Now they’ve answered several questions about their talent strategy so you can learn from their experience. 


Q: Your organization provides workplace experience to young people (high school/college) interested in manufacturing. What types of programming/activities do you have in place?

A: We are registered with the U.S Department of Labor Apprenticeship Program, which consists of on-the-job training and classroom training at Macomb Community College. We also have an on-site social worker (Krista) who provides personal development and support through goal setting and regular meetings where employee input is valued.

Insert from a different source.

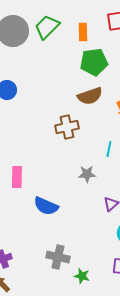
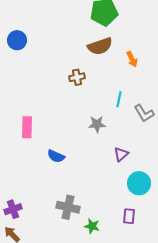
brown cross: (67, 127) -> (77, 77), size x0.7
blue semicircle: (46, 206) -> (56, 156), size x0.7

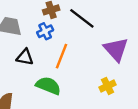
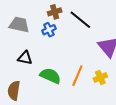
orange line: (62, 56) -> (77, 76), moved
black triangle: (25, 57) -> (25, 58), moved

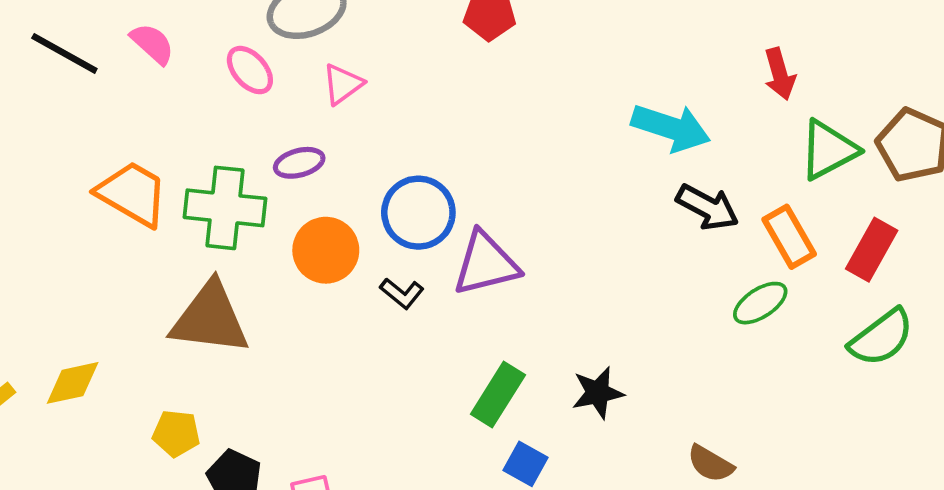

Finally, we are actively involved with Romeo High School, where we volunteer time and money with hands-on learning education for students.


Q: What is the benefit of this work?

A: Workforce development in mold making/manufacturing helps with the shortage of skilled trades, provides young adults with an opportunity to earn a skill they can be proud of, keeps our workforce growing/moving forward, and keeps manufacturing in the United States.


Q: Have you hired any young people who have gone through your work experience programming?

A: Yes, Since 2017, we have graduated seven young adults from our program (five have remained) and currently we have four actively registered apprentices, two employees who are training in house and two doing on the job work, with an average of 24 employees.


Q: Would you recommend this type of approach to other companies/organizations?

A: YES. In order to keep manufacturing alive in the United States we must all do our part to invest in skilled trades.